LPW’s BBC interview on drug gangs during lockdown

4th June 2020

Drug gangs have been on a “recruitment drive” during lockdown, targeting vulnerable children and increasingly girls, according to a report.

They are being groomed to carry drugs, because they are unknown to police, the National Youth Agency says.

And social media and “unsafe outdoor spaces” are being used to recruit them.

The children’s commissioner for England warned with schools and youth clubs closed, thousands of vulnerable young people had “simply gone off the radar”.

“Lockdown removed many of the usual ways of identifying children at risk of being exploited by gangs,” Anne Longfield added.

The National Youth Agency report, based on responses from youth workers on the ground, is the first detailed examination of drug gangs during lockdown.

It has been sent to the government.

“There is increased concern around the use of girls for gang activity”, it says, because they find it easier to move around during lockdown.

Rob Farrow
Image caption Youth worker Rob Farrow

In Bristol, where children make up nearly a fifth of the population, 65 have been identified as at “highest risk of criminal exploitation”.

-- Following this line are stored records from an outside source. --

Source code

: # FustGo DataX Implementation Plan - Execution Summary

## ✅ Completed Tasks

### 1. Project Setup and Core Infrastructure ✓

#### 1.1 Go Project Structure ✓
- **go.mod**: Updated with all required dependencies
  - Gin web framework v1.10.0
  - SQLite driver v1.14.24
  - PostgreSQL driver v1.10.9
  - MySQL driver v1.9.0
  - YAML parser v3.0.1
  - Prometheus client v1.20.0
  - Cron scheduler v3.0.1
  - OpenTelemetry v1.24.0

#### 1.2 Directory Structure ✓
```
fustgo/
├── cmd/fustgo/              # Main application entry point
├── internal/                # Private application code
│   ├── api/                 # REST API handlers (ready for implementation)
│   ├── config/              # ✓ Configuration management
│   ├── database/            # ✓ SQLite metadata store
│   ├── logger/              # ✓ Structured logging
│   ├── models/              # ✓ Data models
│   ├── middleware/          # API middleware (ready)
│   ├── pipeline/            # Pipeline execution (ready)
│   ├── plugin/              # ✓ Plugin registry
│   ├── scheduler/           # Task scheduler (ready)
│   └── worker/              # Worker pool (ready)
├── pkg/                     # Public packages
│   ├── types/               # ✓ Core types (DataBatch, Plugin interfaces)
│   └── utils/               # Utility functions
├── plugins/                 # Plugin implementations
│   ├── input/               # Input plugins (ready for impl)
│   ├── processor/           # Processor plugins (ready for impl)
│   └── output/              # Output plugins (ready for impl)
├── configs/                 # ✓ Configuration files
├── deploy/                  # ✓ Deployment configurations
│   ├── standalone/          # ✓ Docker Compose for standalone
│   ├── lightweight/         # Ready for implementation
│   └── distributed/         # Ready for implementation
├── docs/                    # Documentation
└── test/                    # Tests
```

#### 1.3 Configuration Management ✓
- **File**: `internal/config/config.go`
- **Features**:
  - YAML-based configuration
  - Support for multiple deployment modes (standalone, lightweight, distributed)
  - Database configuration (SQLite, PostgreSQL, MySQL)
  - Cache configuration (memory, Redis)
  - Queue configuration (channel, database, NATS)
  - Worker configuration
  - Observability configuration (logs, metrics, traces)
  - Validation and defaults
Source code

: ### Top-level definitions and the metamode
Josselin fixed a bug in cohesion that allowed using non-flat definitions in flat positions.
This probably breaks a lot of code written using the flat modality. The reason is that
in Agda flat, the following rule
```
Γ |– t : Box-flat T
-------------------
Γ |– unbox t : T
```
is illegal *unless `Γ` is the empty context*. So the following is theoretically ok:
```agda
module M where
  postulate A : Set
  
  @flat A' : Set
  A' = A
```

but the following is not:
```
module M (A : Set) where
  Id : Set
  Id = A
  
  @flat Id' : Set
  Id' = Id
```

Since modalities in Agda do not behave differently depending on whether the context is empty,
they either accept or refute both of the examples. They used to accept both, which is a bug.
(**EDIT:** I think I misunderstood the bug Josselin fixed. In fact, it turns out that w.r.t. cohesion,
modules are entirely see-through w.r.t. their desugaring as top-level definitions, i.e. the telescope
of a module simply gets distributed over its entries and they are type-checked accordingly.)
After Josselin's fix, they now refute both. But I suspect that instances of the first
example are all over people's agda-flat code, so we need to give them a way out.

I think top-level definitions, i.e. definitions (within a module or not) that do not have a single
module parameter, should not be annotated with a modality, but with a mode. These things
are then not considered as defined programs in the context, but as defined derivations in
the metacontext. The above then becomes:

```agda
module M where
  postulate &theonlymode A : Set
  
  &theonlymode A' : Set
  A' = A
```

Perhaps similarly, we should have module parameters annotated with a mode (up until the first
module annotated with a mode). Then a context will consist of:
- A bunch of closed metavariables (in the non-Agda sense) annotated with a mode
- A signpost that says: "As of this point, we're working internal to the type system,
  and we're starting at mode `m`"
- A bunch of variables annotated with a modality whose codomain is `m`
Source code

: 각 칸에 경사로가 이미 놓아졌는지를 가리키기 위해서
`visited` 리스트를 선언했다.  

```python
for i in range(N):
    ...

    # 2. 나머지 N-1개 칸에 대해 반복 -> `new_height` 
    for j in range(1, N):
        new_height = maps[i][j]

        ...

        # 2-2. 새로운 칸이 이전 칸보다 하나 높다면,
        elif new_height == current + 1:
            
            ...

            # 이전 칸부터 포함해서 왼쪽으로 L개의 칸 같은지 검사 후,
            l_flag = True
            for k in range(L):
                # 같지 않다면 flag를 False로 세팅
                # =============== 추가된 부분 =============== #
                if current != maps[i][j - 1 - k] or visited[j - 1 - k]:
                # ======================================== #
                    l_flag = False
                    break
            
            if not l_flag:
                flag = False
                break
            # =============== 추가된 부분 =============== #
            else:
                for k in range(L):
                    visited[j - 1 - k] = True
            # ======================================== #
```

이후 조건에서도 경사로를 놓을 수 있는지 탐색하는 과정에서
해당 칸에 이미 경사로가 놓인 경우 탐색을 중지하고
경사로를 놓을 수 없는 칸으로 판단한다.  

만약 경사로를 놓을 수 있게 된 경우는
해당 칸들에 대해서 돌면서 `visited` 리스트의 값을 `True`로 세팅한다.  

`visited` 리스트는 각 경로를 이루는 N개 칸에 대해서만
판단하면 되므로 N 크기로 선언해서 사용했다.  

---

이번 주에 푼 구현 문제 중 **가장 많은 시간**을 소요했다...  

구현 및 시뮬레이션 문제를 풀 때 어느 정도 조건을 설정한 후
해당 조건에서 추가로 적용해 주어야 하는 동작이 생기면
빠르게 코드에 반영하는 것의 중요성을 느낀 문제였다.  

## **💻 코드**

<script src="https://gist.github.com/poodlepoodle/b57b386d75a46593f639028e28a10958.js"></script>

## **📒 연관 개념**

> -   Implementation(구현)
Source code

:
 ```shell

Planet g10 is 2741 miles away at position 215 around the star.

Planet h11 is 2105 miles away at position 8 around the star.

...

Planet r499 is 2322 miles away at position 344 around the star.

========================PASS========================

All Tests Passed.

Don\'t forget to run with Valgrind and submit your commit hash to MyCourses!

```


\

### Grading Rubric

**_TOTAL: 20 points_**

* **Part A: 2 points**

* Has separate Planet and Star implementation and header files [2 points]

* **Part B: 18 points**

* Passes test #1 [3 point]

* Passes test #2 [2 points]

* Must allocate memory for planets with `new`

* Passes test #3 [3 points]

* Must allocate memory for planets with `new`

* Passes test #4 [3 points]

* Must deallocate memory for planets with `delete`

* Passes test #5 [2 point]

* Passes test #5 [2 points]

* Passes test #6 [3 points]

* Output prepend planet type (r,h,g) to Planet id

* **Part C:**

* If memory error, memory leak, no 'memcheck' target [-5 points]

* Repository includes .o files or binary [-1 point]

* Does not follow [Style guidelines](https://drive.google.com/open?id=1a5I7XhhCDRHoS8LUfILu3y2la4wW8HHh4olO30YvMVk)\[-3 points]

In a deserted adventure playground, in Hartcliffe, in the south of the city, lead youth worker Rob Farrow remembers, before the lockdown was implemented on 23 March, a safe place buzzing with young people.

“As soon as they walk in through those gates, they know 100% they are safe,” he says.

“It gives them that moment to relax and be children without being worried that they are going to be exploited into a gang.

“What you might see through crime statistics is everything’s gone down

“Actually, the reality is those at risk are now way more at risk.

“And those that weren’t at risk are now at risk.

“What we’ve seen is young females introduced by their young male peers in order to get involved in criminal activity that we hadn’t seen previously.

“The worst thing is, because we’re not doing this work, we can’t see those kids.

Youth workers in Bristol
Image caption Street-based youth workers Joe Secret and Omari Cato

Mr Farrow’s colleague, Joe Secret, says: “We now see young people in areas that are hotspots that were never involved in [crime] before”.

Another youth worker, Omari Cato, says: “These are very fragile minds that don’t quite understand that they’re being groomed.

National Youth Agency chief executive Leigh Middleton said: “Covid-19 brought youth services in many areas to an abrupt halt, just at the time it was needed most.

“Without ready access to a youth worker, we fear a surge in violence and exploitation post-lockdown.”

Drug dealer using a phone

Meanwhile, police have used new tactics to close down 87 phone lines used to sell drugs.

But 800 to 1,100 remain active.

“We need to design out the ability to run these lines,” Metropolitan Police Service Commissioner Cressida Dick said.

“We will work with whoever necessary to restrict the ability of these individuals to carry out this activity and destroy the business model of county lines entirely.”